## [The data]
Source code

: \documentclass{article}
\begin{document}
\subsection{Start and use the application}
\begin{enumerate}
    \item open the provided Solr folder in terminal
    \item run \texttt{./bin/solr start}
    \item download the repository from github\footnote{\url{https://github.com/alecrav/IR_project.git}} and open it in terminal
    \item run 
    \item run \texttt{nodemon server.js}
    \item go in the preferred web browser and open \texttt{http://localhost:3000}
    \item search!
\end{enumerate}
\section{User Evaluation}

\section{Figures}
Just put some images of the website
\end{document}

## [Exercise goal]
Start with the line that contains "it in terminal", end with the last line of the entries, and please retype every line in that span exactly, with no others.

## [Answer section]
    \item download the repository from github\footnote{\url{https://github.com/alecrav/IR_project.git}} and open it in terminal
    \item run 
    \item run \texttt{nodemon server.js}
    \item go in the preferred web browser and open \texttt{http://localhost:3000}
    \item search!
\end{enumerate}
\section{User Evaluation}

\section{Figures}
Just put some images of the website
\end{document}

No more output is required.